Since we only track closeness, we do not need to store combinations.

Detailed flow:

  1. Sort the array.
  2. Loop i from 0 to n-3:
    • Use two pointers:
      left = i + 1
      right = n - 1
  3. Compute sum = nums[i] + nums[left] + nums[right].
  4. If the sum is exactly equal to target, return immediately.
  5. Otherwise update the closest sum.
  6. Move pointers based on comparison with target.
  7. Continue until all combinations are considered.

This guarantees the closest sum is found.

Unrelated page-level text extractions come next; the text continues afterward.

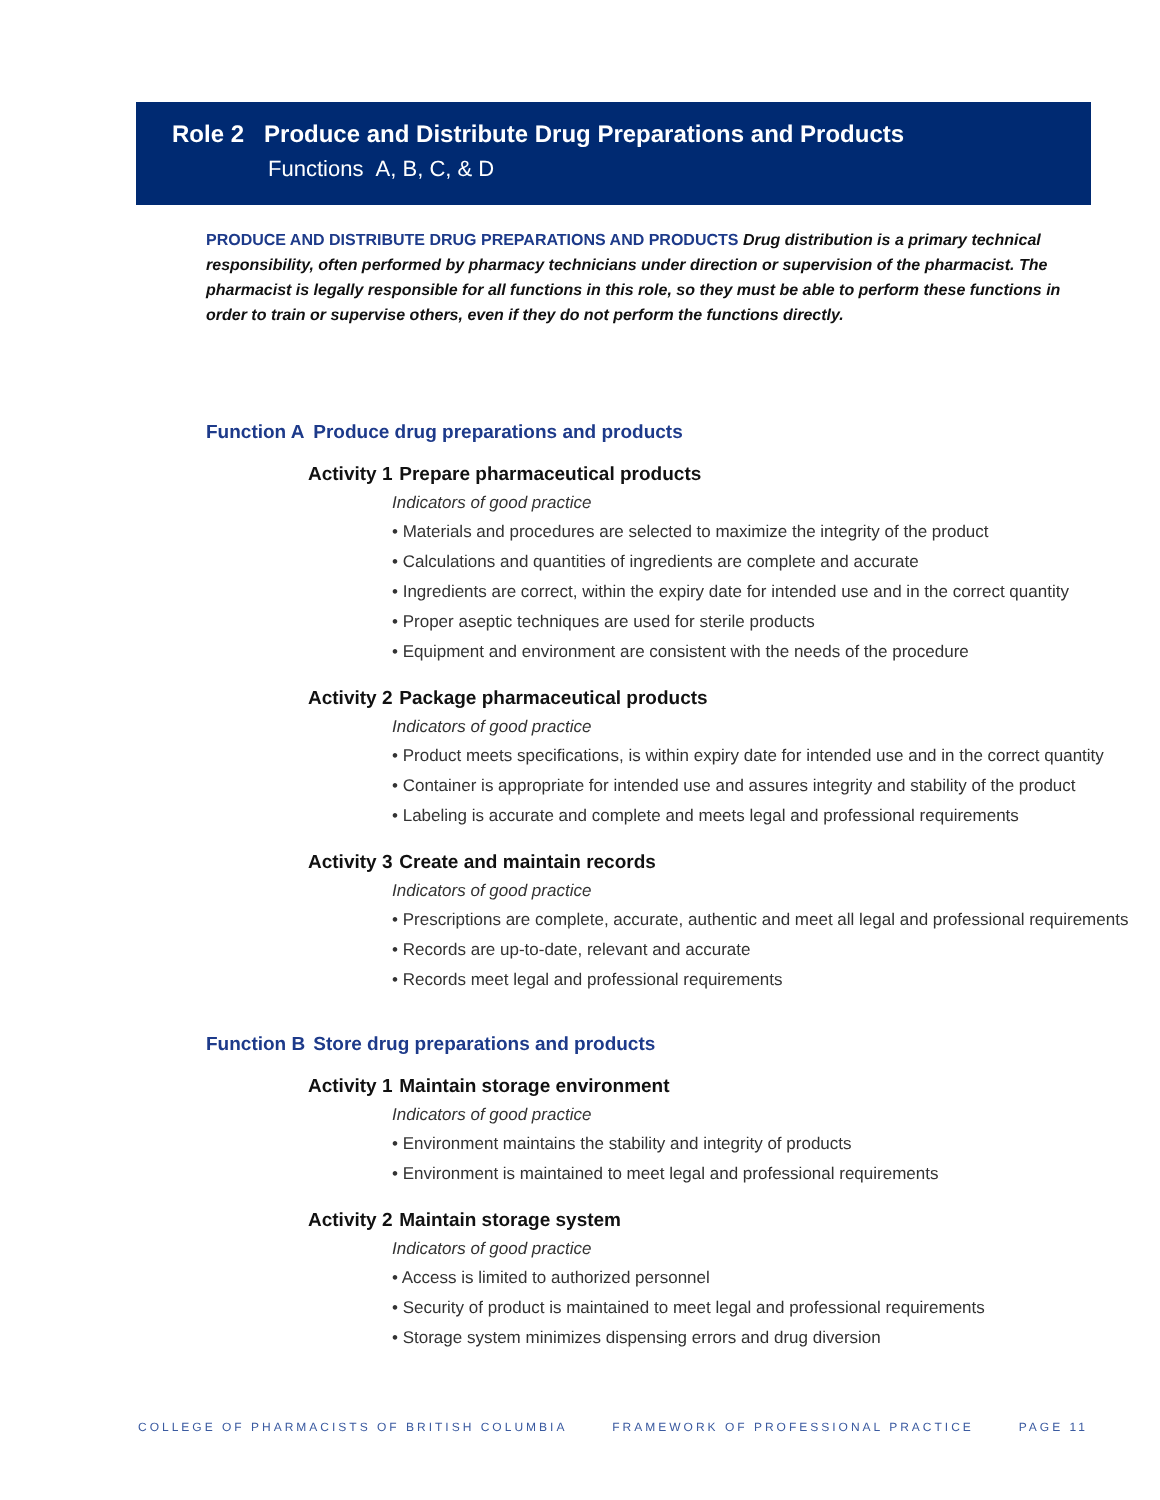Role 2 Produce and Distribute Drug Preparations and Products
Functions A, B, C, & D
PRODUCE AND DISTRIBUTE DRUG PREPARATIONS AND PRODUCTS Drug distribution is a primary technical responsibility, often performed by pharmacy technicians under direction or supervision of the pharmacist. The pharmacist is legally responsible for all functions in this role, so they must be able to perform these functions in order to train or supervise others, even if they do not perform the functions directly.
Function A Produce drug preparations and products
Activity 1 Prepare pharmaceutical products
Indicators of good practice
• Materials and procedures are selected to maximize the integrity of the product
• Calculations and quantities of ingredients are complete and accurate
• Ingredients are correct, within the expiry date for intended use and in the correct quantity
• Proper aseptic techniques are used for sterile products
• Equipment and environment are consistent with the needs of the procedure
Activity 2 Package pharmaceutical products
Indicators of good practice
• Product meets specifications, is within expiry date for intended use and in the correct quantity
• Container is appropriate for intended use and assures integrity and stability of the product
• Labeling is accurate and complete and meets legal and professional requirements
Activity 3 Create and maintain records
Indicators of good practice
• Prescriptions are complete, accurate, authentic and meet all legal and professional requirements
• Records are up-to-date, relevant and accurate
• Records meet legal and professional requirements
Function B Store drug preparations and products
Activity 1 Maintain storage environment
Indicators of good practice
• Environment maintains the stability and integrity of products
• Environment is maintained to meet legal and professional requirements
Activity 2 Maintain storage system
Indicators of good practice
• Access is limited to authorized personnel
• Security of product is maintained to meet legal and professional requirements
• Storage system minimizes dispensing errors and drug diversion
COLLEGE OF PHARMACISTS OF BRITISH COLUMBIA FRAMEWORK OF PROFESSIONAL PRACTICE PAGE 11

Java Code (Optimal O(n²) Solution)

import java.util.Arrays;

class Solution {
    public int threeSumClosest(int[] nums, int target) {
        Arrays.sort(nums);
        int n = nums.length;

        int closestSum = nums[0] + nums[1] + nums[2];

        for (int i = 0; i < n - 2; i++) {

            int left = i + 1;
            int right = n - 1;

            while (left < right) {
                int sum = nums[i] + nums[left] + nums[right];

                if (Math.abs(sum - target) < Math.abs(closestSum - target)) {
                    closestSum = sum;
                }

                if (sum < target) {
                    left++; 
                } else if (sum > target) {
                    right--;
                } else {
                    return sum; // exact match
                }
            }
        }
        return closestSum;
    }
}

Dry Run (Step-by-Step Example)

Input
nums = [-1, 2, 1, -4], target = 1

Step 1: Sort
nums = [-4, -1, 1, 2]

Initial closestSum = -4 + -1 + 1 = -4

i = 0 (nums[i] = -4)

left = 1, right = 3

  1. sum = -4 + -1 + 2 = -3
    |-3 – 1| = 4 vs |-4 – 1| = 5 → update closestSum = -3
    sum < target → move left → left = 2
  2. sum = -4 + 1 + 2 = -1
    |-1 – 1| = 2 vs |-3 – 1| = 4 → update closestSum = -1
    sum < target → left = 3 → stop

i = 1 (nums[i] = -1)

left = 2, right = 3

  1. sum = -1 + 1 + 2 = 2
    |2 – 1| = 1 vs |-1 – 1| = 2 → update closestSum = 2
    sum > target → right = 2 → stop

i = 2 (stop loop because n – 2 = 2)

Final closestSum = 2

Complexity

Time complexity:
O(n²) — sorting plus two-pointer search for each element.

Space complexity:
O(1) extra space (apart from sorting).

Edge Cases

  • Array already sorted: algorithm still works.
  • All numbers positive or all negative: two-pointer logic still applies.
  • Large values of integers: no overflow risk in Java int for constraints.
  • Only one closest answer exists, so no tie-handling needed.